Kingdom Come-oprichter ziet AI als onvermijdelijk hulpmiddel
Daniel Vávra, medeoprichter van Kingdom Come: Deliverance-studio Warhorse Studios, heeft zich uitgesproken over het gebruik van generatieve AI in games, na de online kritiek richting Larian Studios. Volgens Vávra is de verontwaardiging overdreven en onvermijdelijk achterhaald.
De discussie laaide op nadat Larian-baas Swen Vincke bevestigde dat zijn studio generatieve AI gebruikt in vroege conceptfases, bijvoorbeeld om ideeën te verkennen, presentaties uit te werken en tijdelijke teksten te schrijven. Vincke benadrukte dat geen enkele AI-content in het eindproduct belandt en dat menselijke makers centraal blijven staan. Toch leidde dit tot forse kritiek op sociale media.
Vávra sprong Larian publiekelijk bij en stelde dat vrijwel elke studio vandaag al vergelijkbare tools gebruikt. Hij vergelijkt de huidige AI-paniek met de angst voor stoommachines in de 19e eeuw: begrijpelijk, maar zinloos. Volgens hem is AI geen vervanging voor creativiteit, maar een hulpmiddel om tijdrovende en weinig inspirerende taken te versnellen.
Hoewel Vávra geen fan is van AI-gegenereerde kunst, ziet hij duidelijke voordelen.
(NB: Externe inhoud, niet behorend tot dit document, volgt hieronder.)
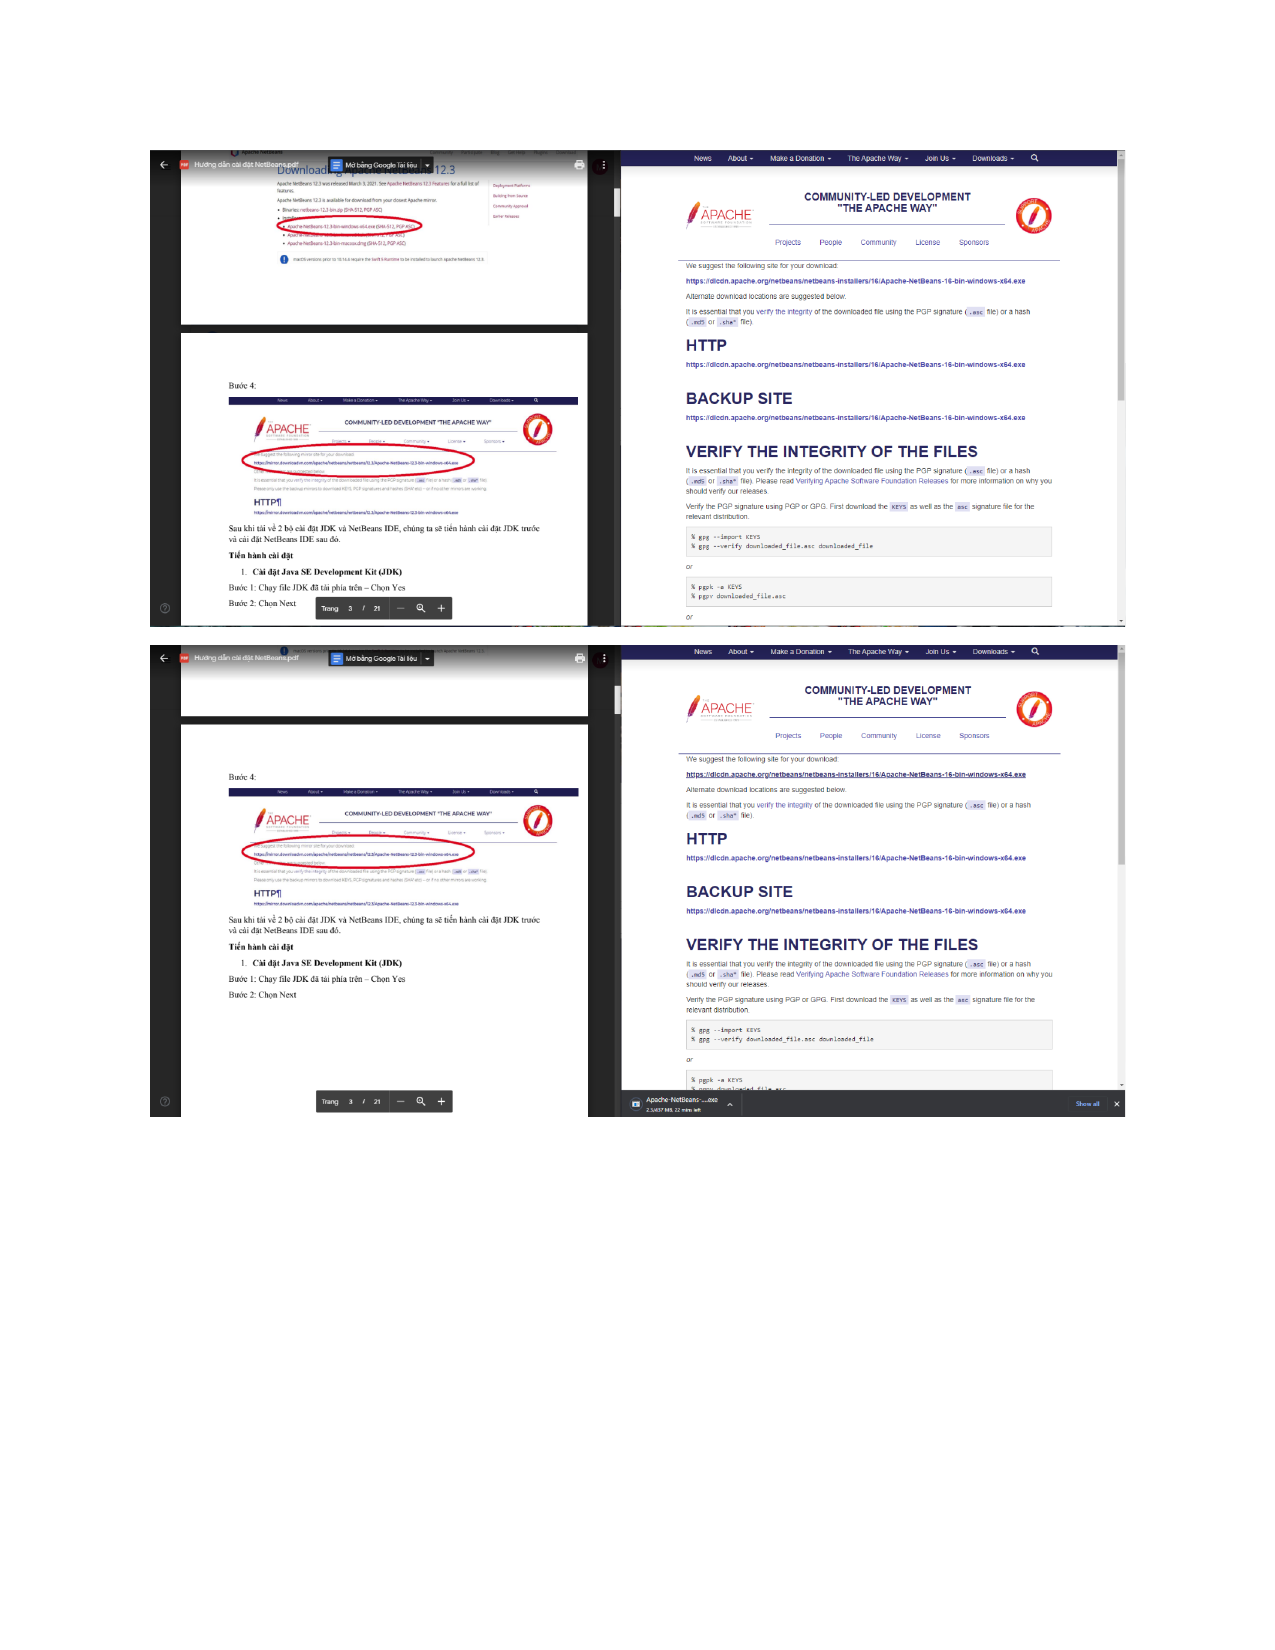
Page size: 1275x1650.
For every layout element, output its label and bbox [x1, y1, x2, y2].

picture [150, 150, 1125, 627]
picture [150, 645, 1125, 1117]
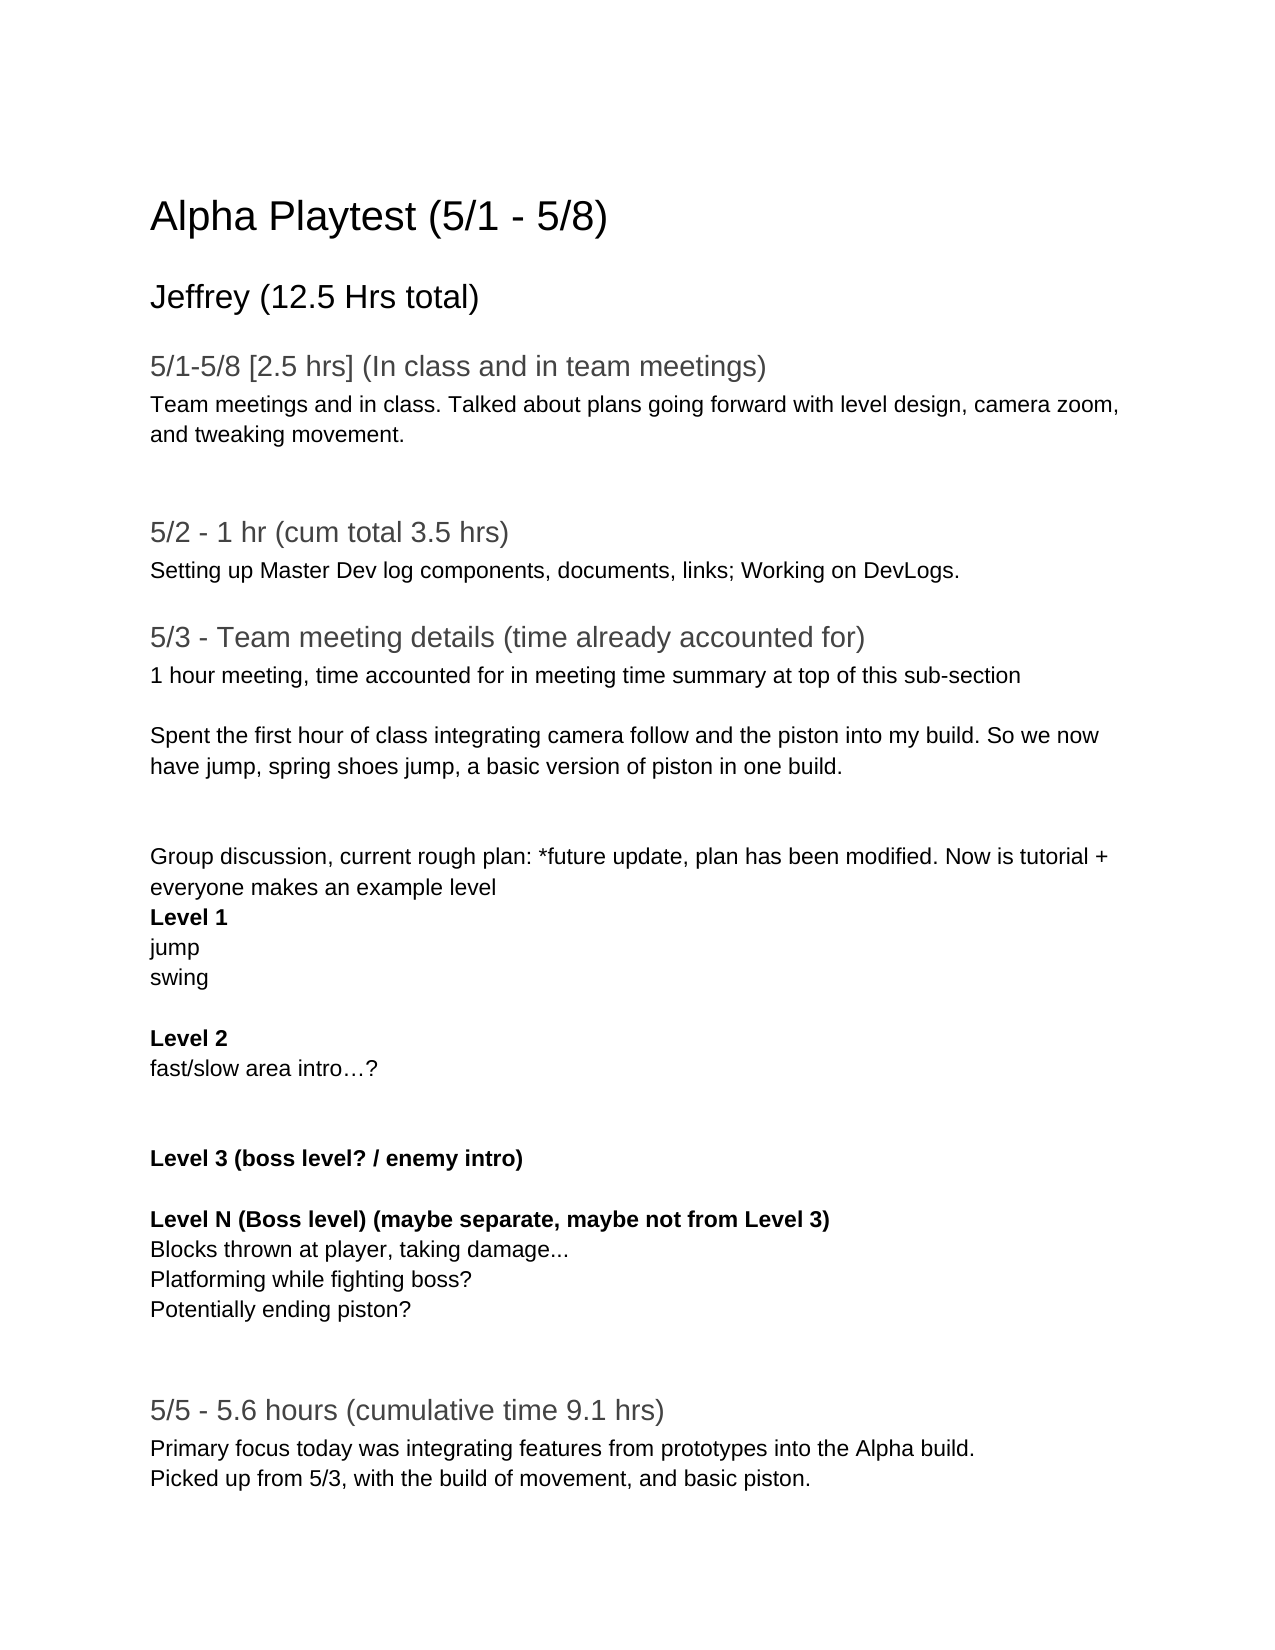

Minder repetitief werk betekent meer ruimte voor regie, schrijven en design. Dat kan ontwikkeltijden verkorten en kleinere teams opnieuw in staat stellen ambitieuze projecten te maken. Hij benadrukt wel dat belangrijke verhaalmomenten, cutscenes en kernpersonages menselijk vakwerk moeten blijven.
Ook over AI-stemmen is Vávra genuanceerd. Voor cruciale dialogen hoort volgens hem echte voice acting gebruikt te worden, maar voor alledaagse NPC-gesprekken ziet hij AI juist als een revolutionaire stap voor RPG’s. Oneindige variaties zijn immers onmogelijk vooraf op te nemen.
Zijn conclusie is helder: generatieve AI gaat niet verdwijnen. De industrie zal zich moeten aanpassen, met alle risico’s en kansen van dien. Of dat leidt tot een creatieve renaissance of totale chaos, durft niemand te zeggen, maar tegenhouden heeft volgens Vávra geen zin.